Should I revisit this article for a book or something else, however, I’ll have to give it another look. So thanks for that!
Steve-O
May 17, 2014 at 1:05 am
FWIW, Doug is absolutely right. The hole with the key appears only after you have successfully lucked into putting out the carpet fire with the pitcher of water. Still a mess of a room, I’ll readily admit.
Ahab
April 20, 2019 at 11:15 am
“After burrowing through the bricked-up hole that is revealed, we inexplicably find a fresh murder victim in the disused old secret passage beyond. Mimesis is not strong with this one.”

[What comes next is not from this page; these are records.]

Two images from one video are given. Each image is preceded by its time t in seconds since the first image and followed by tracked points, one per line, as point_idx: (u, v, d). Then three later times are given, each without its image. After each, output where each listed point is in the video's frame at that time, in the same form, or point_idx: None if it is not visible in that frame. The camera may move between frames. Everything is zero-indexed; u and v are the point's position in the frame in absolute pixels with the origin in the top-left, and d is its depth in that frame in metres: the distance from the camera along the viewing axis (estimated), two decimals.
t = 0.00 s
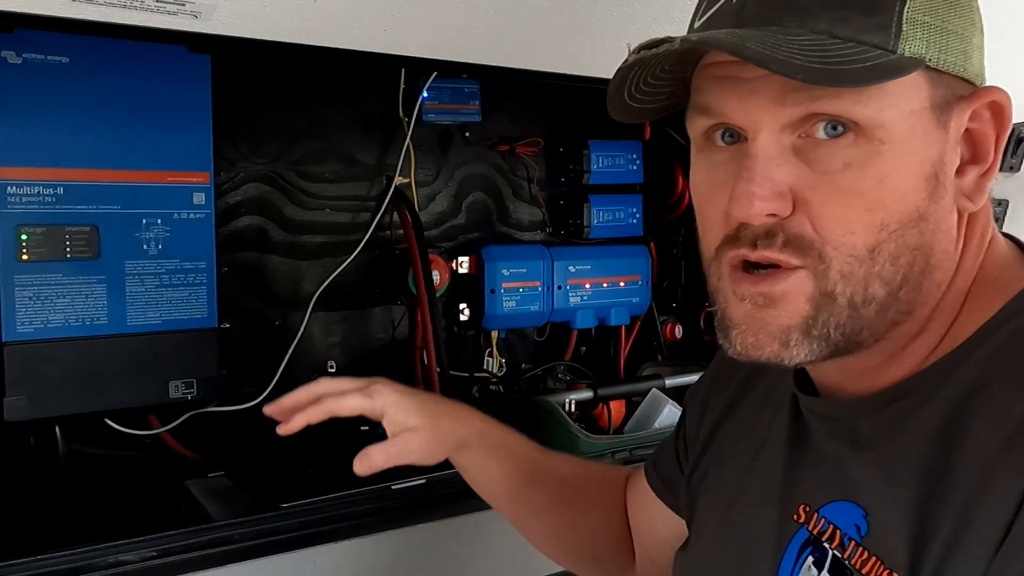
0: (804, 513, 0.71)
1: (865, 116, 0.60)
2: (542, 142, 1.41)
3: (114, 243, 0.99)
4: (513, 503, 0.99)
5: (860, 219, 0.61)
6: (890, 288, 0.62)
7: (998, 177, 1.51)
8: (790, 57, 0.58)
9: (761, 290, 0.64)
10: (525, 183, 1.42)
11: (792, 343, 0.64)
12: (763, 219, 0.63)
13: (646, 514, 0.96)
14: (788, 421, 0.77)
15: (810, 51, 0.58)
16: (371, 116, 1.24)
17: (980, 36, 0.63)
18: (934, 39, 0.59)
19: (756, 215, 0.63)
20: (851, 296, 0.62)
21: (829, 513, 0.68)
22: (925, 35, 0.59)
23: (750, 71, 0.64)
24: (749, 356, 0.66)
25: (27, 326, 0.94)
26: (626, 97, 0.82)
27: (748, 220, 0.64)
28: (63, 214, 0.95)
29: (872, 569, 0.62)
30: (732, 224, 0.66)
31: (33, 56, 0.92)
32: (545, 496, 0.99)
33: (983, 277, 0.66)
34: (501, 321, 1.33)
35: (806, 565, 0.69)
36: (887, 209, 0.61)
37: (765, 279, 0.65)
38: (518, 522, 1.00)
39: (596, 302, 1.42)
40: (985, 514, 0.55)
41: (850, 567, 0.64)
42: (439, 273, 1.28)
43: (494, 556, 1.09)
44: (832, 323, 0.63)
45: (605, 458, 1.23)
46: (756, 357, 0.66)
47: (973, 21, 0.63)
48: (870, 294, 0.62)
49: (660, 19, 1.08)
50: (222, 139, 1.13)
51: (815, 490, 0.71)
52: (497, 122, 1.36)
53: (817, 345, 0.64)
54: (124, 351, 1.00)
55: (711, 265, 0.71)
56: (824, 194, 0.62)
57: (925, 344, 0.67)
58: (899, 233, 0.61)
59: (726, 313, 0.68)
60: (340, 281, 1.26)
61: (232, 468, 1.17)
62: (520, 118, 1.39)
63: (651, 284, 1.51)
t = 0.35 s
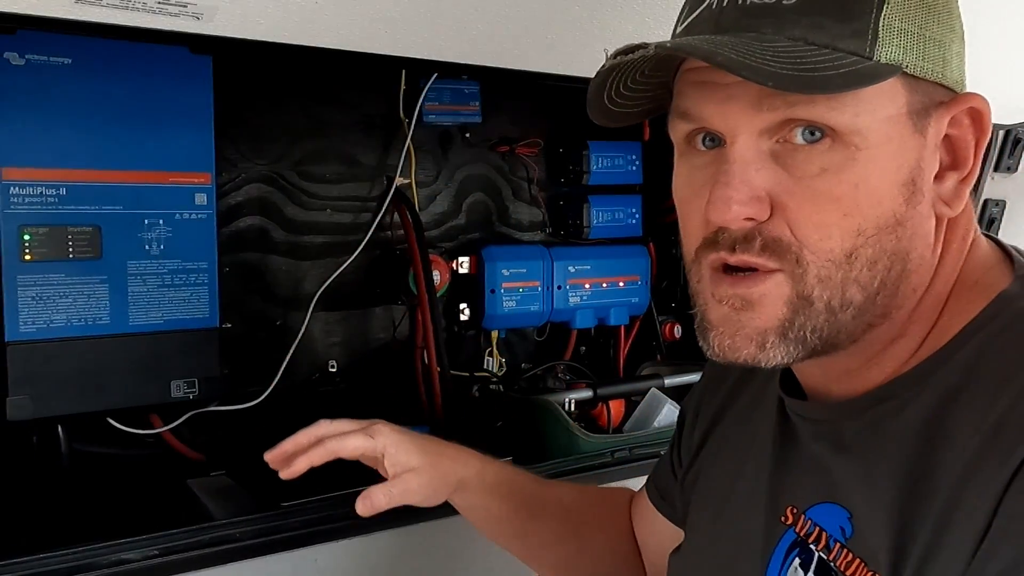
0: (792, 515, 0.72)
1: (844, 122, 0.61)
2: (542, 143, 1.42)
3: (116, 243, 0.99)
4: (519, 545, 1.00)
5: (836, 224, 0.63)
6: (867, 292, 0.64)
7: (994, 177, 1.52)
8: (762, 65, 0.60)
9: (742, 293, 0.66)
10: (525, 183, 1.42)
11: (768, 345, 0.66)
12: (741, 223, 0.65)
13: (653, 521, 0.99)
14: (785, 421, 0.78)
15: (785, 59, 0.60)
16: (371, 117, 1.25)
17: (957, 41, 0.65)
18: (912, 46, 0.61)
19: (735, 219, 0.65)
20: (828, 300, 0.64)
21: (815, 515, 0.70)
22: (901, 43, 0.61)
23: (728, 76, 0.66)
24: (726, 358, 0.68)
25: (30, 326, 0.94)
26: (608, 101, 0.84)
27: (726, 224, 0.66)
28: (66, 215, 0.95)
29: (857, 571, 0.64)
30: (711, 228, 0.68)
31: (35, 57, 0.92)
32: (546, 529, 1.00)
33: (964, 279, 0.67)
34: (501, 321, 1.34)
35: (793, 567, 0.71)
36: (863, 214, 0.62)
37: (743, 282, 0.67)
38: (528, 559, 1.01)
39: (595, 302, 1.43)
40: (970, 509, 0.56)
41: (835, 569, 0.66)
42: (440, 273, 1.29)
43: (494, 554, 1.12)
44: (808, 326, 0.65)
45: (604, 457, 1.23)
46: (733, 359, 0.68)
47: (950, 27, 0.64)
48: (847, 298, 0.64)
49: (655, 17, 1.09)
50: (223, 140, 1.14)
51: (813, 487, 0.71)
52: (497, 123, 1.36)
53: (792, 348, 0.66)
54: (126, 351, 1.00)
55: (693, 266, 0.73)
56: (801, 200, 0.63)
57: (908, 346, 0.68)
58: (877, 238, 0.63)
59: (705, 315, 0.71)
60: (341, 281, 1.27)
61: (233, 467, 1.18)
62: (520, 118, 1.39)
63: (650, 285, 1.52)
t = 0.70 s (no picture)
0: (792, 512, 0.73)
1: (838, 124, 0.62)
2: (542, 143, 1.42)
3: (118, 243, 1.00)
4: None
5: (832, 224, 0.63)
6: (860, 291, 0.65)
7: (992, 177, 1.52)
8: (753, 65, 0.61)
9: (739, 285, 0.67)
10: (525, 184, 1.43)
11: (761, 338, 0.67)
12: (734, 221, 0.66)
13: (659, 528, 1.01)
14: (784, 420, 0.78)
15: (778, 59, 0.61)
16: (372, 117, 1.25)
17: (957, 45, 0.65)
18: (908, 50, 0.61)
19: (728, 216, 0.66)
20: (823, 297, 0.65)
21: (815, 511, 0.71)
22: (897, 46, 0.61)
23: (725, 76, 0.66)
24: (724, 352, 0.70)
25: (33, 326, 0.95)
26: (606, 98, 0.84)
27: (721, 222, 0.67)
28: (68, 215, 0.96)
29: (856, 567, 0.64)
30: (708, 226, 0.69)
31: (38, 59, 0.93)
32: None
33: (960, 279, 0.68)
34: (501, 321, 1.35)
35: (792, 564, 0.71)
36: (857, 214, 0.63)
37: (740, 273, 0.67)
38: None
39: (595, 302, 1.43)
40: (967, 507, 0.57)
41: (834, 565, 0.66)
42: (440, 273, 1.29)
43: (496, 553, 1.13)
44: (801, 322, 0.65)
45: (604, 457, 1.24)
46: (728, 350, 0.69)
47: (949, 30, 0.64)
48: (840, 297, 0.65)
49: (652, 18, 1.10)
50: (224, 141, 1.14)
51: (813, 484, 0.72)
52: (497, 123, 1.37)
53: (786, 341, 0.66)
54: (128, 350, 1.01)
55: (692, 261, 0.73)
56: (795, 199, 0.64)
57: (905, 346, 0.69)
58: (871, 237, 0.64)
59: (704, 307, 0.72)
60: (342, 281, 1.27)
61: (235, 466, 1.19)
62: (520, 119, 1.40)
63: (649, 285, 1.52)
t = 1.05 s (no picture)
0: (794, 508, 0.74)
1: (836, 121, 0.62)
2: (542, 144, 1.43)
3: (120, 243, 1.01)
4: None
5: (828, 220, 0.64)
6: (859, 288, 0.65)
7: (989, 178, 1.53)
8: (749, 58, 0.61)
9: (743, 289, 0.68)
10: (525, 184, 1.44)
11: (764, 340, 0.67)
12: (732, 215, 0.67)
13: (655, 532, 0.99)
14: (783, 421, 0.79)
15: (773, 55, 0.62)
16: (373, 118, 1.26)
17: (961, 49, 0.66)
18: (907, 50, 0.62)
19: (725, 210, 0.67)
20: (825, 294, 0.65)
21: (818, 508, 0.71)
22: (896, 46, 0.61)
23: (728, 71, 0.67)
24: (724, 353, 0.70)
25: (35, 326, 0.95)
26: (612, 92, 0.85)
27: (718, 215, 0.68)
28: (71, 216, 0.97)
29: (858, 562, 0.65)
30: (707, 220, 0.69)
31: (40, 60, 0.93)
32: None
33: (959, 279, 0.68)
34: (501, 321, 1.35)
35: (795, 560, 0.71)
36: (854, 211, 0.64)
37: (744, 278, 0.68)
38: None
39: (594, 302, 1.44)
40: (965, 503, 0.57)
41: (836, 561, 0.67)
42: (441, 274, 1.30)
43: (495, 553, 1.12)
44: (804, 322, 0.66)
45: (604, 456, 1.25)
46: (728, 352, 0.69)
47: (952, 33, 0.65)
48: (841, 294, 0.65)
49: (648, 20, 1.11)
50: (226, 141, 1.15)
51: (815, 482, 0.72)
52: (497, 124, 1.38)
53: (789, 342, 0.67)
54: (130, 350, 1.01)
55: (694, 259, 0.74)
56: (792, 194, 0.65)
57: (905, 346, 0.69)
58: (869, 235, 0.64)
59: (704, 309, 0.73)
60: (342, 281, 1.28)
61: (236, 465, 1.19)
62: (520, 120, 1.40)
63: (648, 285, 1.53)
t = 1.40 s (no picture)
0: (810, 497, 0.71)
1: (739, 136, 0.66)
2: (542, 145, 1.44)
3: (122, 244, 1.01)
4: (532, 519, 0.96)
5: (743, 227, 0.68)
6: (793, 291, 0.68)
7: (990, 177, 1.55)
8: (640, 95, 0.68)
9: (700, 287, 0.75)
10: (525, 185, 1.44)
11: (711, 331, 0.73)
12: (680, 217, 0.73)
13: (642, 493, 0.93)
14: (782, 416, 0.79)
15: (664, 86, 0.67)
16: (374, 120, 1.26)
17: (908, 49, 0.60)
18: (810, 62, 0.61)
19: (672, 213, 0.73)
20: (756, 294, 0.69)
21: (833, 498, 0.69)
22: (793, 61, 0.61)
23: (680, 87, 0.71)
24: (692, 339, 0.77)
25: (38, 325, 0.96)
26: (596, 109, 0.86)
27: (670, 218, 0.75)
28: (74, 216, 0.97)
29: (875, 553, 0.64)
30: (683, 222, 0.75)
31: (43, 61, 0.94)
32: (565, 509, 0.96)
33: (981, 279, 0.65)
34: (501, 321, 1.36)
35: (808, 550, 0.70)
36: (766, 220, 0.67)
37: (705, 275, 0.74)
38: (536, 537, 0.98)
39: (593, 302, 1.45)
40: (986, 506, 0.56)
41: (852, 553, 0.65)
42: (442, 274, 1.31)
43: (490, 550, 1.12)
44: (741, 318, 0.70)
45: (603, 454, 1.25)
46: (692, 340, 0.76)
47: (888, 35, 0.60)
48: (773, 294, 0.68)
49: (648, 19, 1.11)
50: (227, 142, 1.15)
51: (813, 479, 0.72)
52: (497, 125, 1.38)
53: (730, 335, 0.72)
54: (133, 350, 1.02)
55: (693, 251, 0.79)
56: (719, 203, 0.69)
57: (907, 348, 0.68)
58: (788, 241, 0.67)
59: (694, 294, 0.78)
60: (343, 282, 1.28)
61: (238, 464, 1.20)
62: (519, 121, 1.41)
63: (647, 285, 1.53)
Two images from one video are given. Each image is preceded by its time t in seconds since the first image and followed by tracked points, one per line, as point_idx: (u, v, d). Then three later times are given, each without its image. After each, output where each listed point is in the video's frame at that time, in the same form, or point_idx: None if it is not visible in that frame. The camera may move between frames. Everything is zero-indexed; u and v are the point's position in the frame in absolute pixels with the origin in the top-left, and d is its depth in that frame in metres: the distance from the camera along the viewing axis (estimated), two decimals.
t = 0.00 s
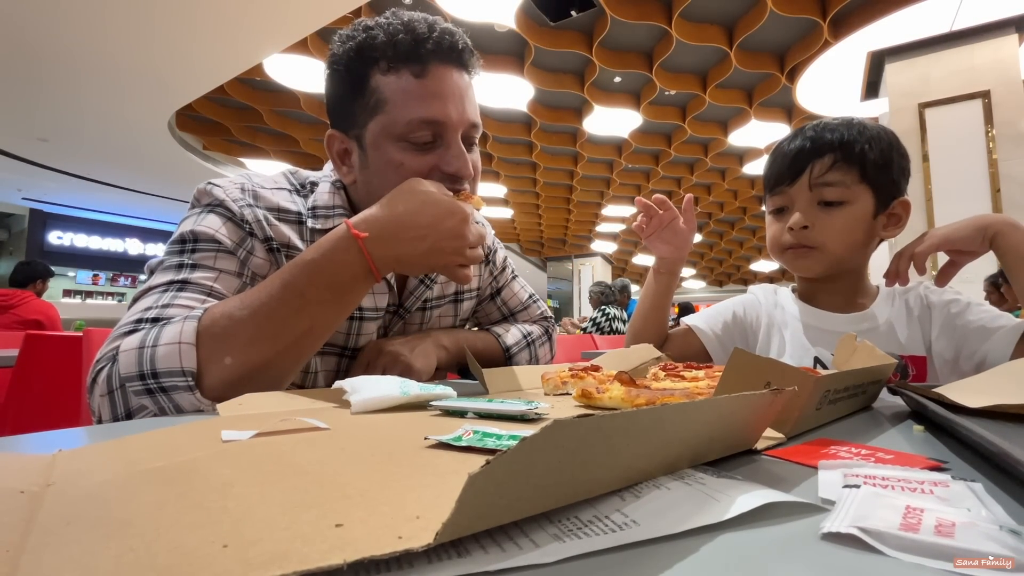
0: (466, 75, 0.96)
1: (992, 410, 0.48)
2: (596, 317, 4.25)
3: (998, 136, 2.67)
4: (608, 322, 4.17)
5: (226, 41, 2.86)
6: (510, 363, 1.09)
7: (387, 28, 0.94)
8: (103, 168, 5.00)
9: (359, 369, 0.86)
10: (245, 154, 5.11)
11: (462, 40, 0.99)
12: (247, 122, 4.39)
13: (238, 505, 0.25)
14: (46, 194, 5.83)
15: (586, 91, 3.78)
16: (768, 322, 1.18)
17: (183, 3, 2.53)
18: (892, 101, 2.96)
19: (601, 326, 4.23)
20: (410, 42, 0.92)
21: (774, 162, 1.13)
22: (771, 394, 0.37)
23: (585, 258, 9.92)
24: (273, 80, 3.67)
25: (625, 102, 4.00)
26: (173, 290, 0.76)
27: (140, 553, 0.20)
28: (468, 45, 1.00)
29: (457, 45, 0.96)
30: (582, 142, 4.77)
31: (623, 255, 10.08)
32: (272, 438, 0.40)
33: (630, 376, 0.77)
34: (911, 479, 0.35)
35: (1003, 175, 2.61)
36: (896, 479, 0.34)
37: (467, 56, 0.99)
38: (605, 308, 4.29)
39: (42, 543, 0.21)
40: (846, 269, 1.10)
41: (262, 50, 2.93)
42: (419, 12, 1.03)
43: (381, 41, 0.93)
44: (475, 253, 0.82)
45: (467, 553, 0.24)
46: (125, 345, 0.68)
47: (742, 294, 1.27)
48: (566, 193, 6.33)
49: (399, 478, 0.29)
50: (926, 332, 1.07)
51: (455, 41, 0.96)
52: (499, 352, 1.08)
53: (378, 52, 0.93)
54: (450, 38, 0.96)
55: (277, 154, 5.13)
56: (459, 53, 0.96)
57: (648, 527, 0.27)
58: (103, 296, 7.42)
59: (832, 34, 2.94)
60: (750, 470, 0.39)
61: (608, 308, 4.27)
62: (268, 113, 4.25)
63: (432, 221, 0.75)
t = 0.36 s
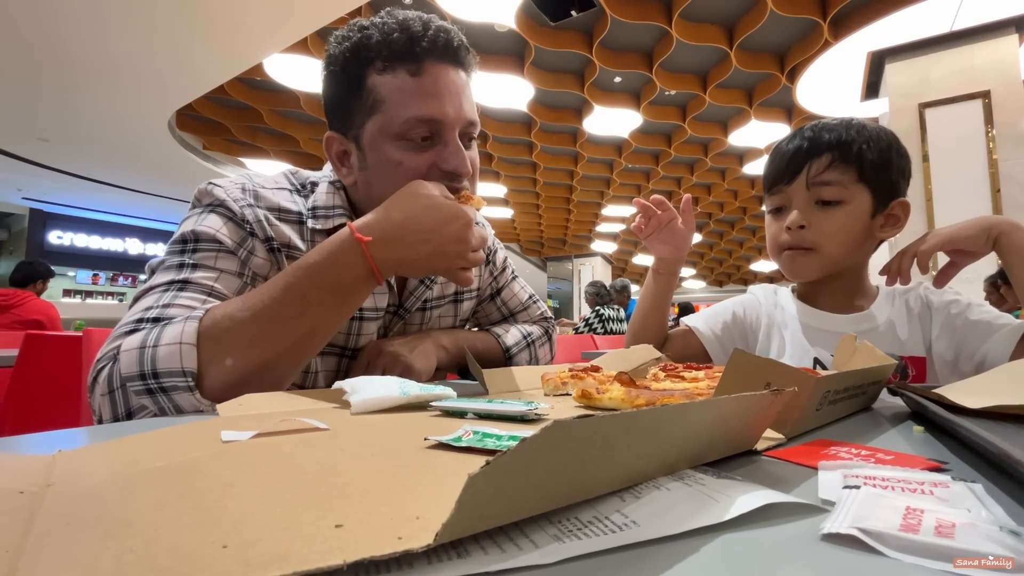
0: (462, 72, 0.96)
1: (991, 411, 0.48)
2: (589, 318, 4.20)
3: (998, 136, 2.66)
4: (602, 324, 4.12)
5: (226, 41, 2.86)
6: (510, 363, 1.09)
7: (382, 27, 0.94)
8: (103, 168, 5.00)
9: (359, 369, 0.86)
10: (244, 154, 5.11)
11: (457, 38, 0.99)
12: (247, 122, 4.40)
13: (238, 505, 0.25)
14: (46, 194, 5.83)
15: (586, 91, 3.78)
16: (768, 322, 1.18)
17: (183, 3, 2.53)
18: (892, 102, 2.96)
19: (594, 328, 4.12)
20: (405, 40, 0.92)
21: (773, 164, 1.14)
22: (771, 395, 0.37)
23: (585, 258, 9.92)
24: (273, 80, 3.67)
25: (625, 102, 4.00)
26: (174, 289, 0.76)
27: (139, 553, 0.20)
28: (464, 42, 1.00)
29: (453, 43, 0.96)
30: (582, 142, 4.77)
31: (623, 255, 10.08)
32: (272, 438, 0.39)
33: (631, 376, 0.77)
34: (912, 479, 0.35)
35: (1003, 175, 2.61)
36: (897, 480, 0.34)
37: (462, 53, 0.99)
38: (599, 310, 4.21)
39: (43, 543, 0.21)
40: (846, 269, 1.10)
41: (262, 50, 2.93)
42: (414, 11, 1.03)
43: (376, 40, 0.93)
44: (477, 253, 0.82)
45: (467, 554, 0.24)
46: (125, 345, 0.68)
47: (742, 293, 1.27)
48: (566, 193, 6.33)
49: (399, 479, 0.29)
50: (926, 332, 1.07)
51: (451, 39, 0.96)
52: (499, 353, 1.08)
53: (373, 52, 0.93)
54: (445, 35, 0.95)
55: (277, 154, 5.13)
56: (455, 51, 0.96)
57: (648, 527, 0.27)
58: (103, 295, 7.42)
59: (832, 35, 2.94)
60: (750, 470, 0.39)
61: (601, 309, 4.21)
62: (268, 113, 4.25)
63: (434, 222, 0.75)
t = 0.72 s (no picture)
0: (461, 71, 0.96)
1: (992, 411, 0.48)
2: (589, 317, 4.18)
3: (998, 136, 2.66)
4: (603, 323, 4.11)
5: (226, 40, 2.86)
6: (510, 363, 1.09)
7: (381, 26, 0.94)
8: (103, 167, 5.00)
9: (359, 369, 0.86)
10: (245, 154, 5.11)
11: (456, 36, 0.99)
12: (247, 122, 4.39)
13: (238, 505, 0.25)
14: (47, 194, 5.83)
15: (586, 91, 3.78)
16: (775, 322, 1.19)
17: (183, 3, 2.53)
18: (892, 101, 2.96)
19: (595, 327, 4.12)
20: (404, 39, 0.92)
21: (778, 164, 1.14)
22: (771, 395, 0.37)
23: (585, 258, 9.92)
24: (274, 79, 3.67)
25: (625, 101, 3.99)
26: (174, 289, 0.76)
27: (140, 553, 0.20)
28: (463, 41, 1.00)
29: (452, 41, 0.95)
30: (582, 142, 4.77)
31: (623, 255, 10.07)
32: (273, 438, 0.39)
33: (631, 377, 0.77)
34: (911, 480, 0.35)
35: (1003, 175, 2.61)
36: (897, 480, 0.34)
37: (462, 52, 0.98)
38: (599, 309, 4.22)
39: (43, 542, 0.21)
40: (849, 269, 1.10)
41: (262, 49, 2.93)
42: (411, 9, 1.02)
43: (375, 39, 0.93)
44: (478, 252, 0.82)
45: (467, 555, 0.24)
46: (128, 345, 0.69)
47: (749, 293, 1.27)
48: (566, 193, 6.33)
49: (399, 479, 0.29)
50: (937, 333, 1.06)
51: (449, 36, 0.95)
52: (499, 353, 1.08)
53: (372, 51, 0.93)
54: (444, 34, 0.95)
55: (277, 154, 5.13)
56: (454, 49, 0.96)
57: (648, 528, 0.27)
58: (103, 295, 7.43)
59: (832, 34, 2.94)
60: (751, 471, 0.39)
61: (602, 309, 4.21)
62: (268, 113, 4.25)
63: (434, 223, 0.74)
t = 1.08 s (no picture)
0: (460, 70, 0.96)
1: (993, 413, 0.48)
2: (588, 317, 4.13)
3: (998, 136, 2.64)
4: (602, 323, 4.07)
5: (224, 39, 2.85)
6: (510, 365, 1.09)
7: (379, 25, 0.94)
8: (102, 166, 4.99)
9: (359, 370, 0.86)
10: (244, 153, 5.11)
11: (454, 35, 0.99)
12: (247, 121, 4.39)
13: (238, 507, 0.25)
14: (47, 193, 5.83)
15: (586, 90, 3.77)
16: (788, 322, 1.19)
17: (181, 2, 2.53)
18: (892, 101, 2.95)
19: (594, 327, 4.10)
20: (403, 39, 0.92)
21: (792, 162, 1.14)
22: (771, 397, 0.37)
23: (585, 257, 9.91)
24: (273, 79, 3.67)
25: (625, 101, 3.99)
26: (173, 290, 0.76)
27: (139, 555, 0.20)
28: (461, 39, 1.00)
29: (450, 40, 0.95)
30: (582, 141, 4.77)
31: (623, 255, 10.07)
32: (272, 440, 0.40)
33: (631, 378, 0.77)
34: (912, 481, 0.35)
35: (1004, 175, 2.60)
36: (897, 482, 0.34)
37: (460, 51, 0.98)
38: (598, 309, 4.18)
39: (43, 543, 0.21)
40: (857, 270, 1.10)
41: (261, 48, 2.93)
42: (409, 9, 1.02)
43: (373, 39, 0.93)
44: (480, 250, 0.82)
45: (466, 556, 0.24)
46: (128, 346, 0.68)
47: (761, 294, 1.27)
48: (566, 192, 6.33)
49: (398, 481, 0.29)
50: (953, 332, 1.06)
51: (448, 36, 0.95)
52: (499, 354, 1.08)
53: (371, 51, 0.93)
54: (442, 32, 0.95)
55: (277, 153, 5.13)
56: (452, 48, 0.96)
57: (649, 530, 0.27)
58: (103, 294, 7.42)
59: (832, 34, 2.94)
60: (750, 472, 0.39)
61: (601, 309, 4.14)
62: (268, 112, 4.24)
63: (433, 222, 0.74)
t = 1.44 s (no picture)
0: (456, 68, 0.96)
1: (992, 413, 0.48)
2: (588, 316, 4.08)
3: (999, 135, 2.64)
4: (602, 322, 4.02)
5: (224, 39, 2.85)
6: (510, 365, 1.09)
7: (374, 25, 0.94)
8: (103, 166, 5.00)
9: (359, 370, 0.86)
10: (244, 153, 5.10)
11: (450, 32, 0.99)
12: (247, 121, 4.39)
13: (238, 507, 0.25)
14: (47, 193, 5.83)
15: (586, 90, 3.77)
16: (785, 321, 1.19)
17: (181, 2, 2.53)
18: (892, 101, 2.95)
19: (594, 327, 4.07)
20: (397, 38, 0.92)
21: (788, 163, 1.15)
22: (770, 396, 0.37)
23: (585, 257, 9.92)
24: (274, 78, 3.67)
25: (625, 100, 3.99)
26: (172, 290, 0.76)
27: (139, 555, 0.20)
28: (456, 37, 1.00)
29: (445, 38, 0.95)
30: (582, 141, 4.77)
31: (623, 255, 10.06)
32: (273, 439, 0.40)
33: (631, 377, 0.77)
34: (912, 481, 0.35)
35: (1004, 174, 2.59)
36: (897, 482, 0.34)
37: (456, 48, 0.98)
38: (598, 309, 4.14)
39: (43, 543, 0.21)
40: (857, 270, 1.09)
41: (261, 47, 2.92)
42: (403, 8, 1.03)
43: (369, 39, 0.93)
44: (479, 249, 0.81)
45: (466, 555, 0.24)
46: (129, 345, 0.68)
47: (758, 293, 1.27)
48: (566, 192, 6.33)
49: (398, 480, 0.29)
50: (949, 332, 1.06)
51: (443, 34, 0.95)
52: (499, 354, 1.08)
53: (367, 51, 0.93)
54: (438, 31, 0.95)
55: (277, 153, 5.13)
56: (448, 45, 0.95)
57: (648, 529, 0.27)
58: (103, 294, 7.42)
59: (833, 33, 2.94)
60: (750, 471, 0.39)
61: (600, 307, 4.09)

I’ve been playing this, and there’s another way into the secret passage. In fact, you don’t even need to discover the bricked-up passage to finish the game. I expect that’s how the murderer and victim got in.
Jason Dyer
July 8, 2019 at 3:59 pm
Hitting some of the back archive (I hadn’t played this one yet for All the Adventures when you wrote it, so I was avoiding spoilers) and I should point out it was not until reading this very post did I know you could move the cabinet.
Also, in the screen where you say there is a hole with a key, I’m fairly certain the hole is from the burned spot in the carpet, and the background has something else (maybe a fireplace? I’m not remembering exactly)
Nicholas Bond
November 8, 2019 at 9:41 pm
What I found most frustrating about this game was the visual aspect. Yes, the parser was inadequately permissive and some of the puzzles could have used more hints, but navigating the game world was just downright perplexing. You mentioned the maze and the dining room (I call that unidentified object the “lampmas tree of David”), but I actually missed two full rooms on the top floor due to a lack of visual cues to their existence. Fortunately, they weren’t needed to finish the game.